Tanz-Aufführungen gab es auch vorher schon. In erster Linie an Fürstenhöfen, vor allem in Italien, später auch in Frankreich. Sie fanden nicht auf einer Bühne sondern im Ballsaal statt und die Tänzer waren die Hofleute selbst. In Frankreich nannte man diese Veranstaltungen „ballets du cour“, in Italien „balli“; eingeübt und dirigiert wurden sie von Tanzmeistern.

Ballett ….

Das ist die vollkommene Leichtigkeit, das sind die hohen Sprünge und die zauberhaften Attitüden der Tänzerinnen. Das sind die Einsamkeit und die Gemeinsamkeit, die Liebe und der Hass, dargestellt durch einen einzelnen Tänzer oder durch das corps de ballets.
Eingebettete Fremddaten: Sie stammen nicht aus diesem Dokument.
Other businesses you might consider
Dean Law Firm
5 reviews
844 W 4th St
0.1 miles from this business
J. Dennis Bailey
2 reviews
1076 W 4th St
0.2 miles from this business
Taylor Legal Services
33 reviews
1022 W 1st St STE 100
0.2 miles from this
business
Das ist der umjubelte Auftritt und das Alleinsein in einer Einzimmerwohnung in den Stunden danach.
Das sind die täglichen Übungen, Knochenarbeit, die die ständige Betreuung durch den Physiotherapeuten erfordert. Der Gedanke: bleibst du im corps de ballet, eine unter vielen oder wirst du morgen Solotänzerin sein? Was ist in der nächsten Spielzeit? Was wird, wenn du nicht mehr tanzen kannst?
Das ist aber auch der Zusammenhalt mit Tänzern aus aller Welt, der gemeinsame Stolz, wenn die Aufführungen in allen Zeitungen gefeiert werden. Die Gastauftritte in fernen Ländern.
Das ist auch die Begeisterung der Zuschauer am festlichen Abend im Opernhaus. Und der Besuch von Orchester- oder Ballettproben, die erleben lassen, wie aus einer Idee ein Kunstwerk entsteht.
Das Wort Ballett kommt übrigens von „balli“, Tanz, seinem Diminutiv „balletto“.

Kommentare

Kommentar von Maja |

Ein interessanter und sehr gut recherchierter Artikel, auch durch seine Videoergänzungen.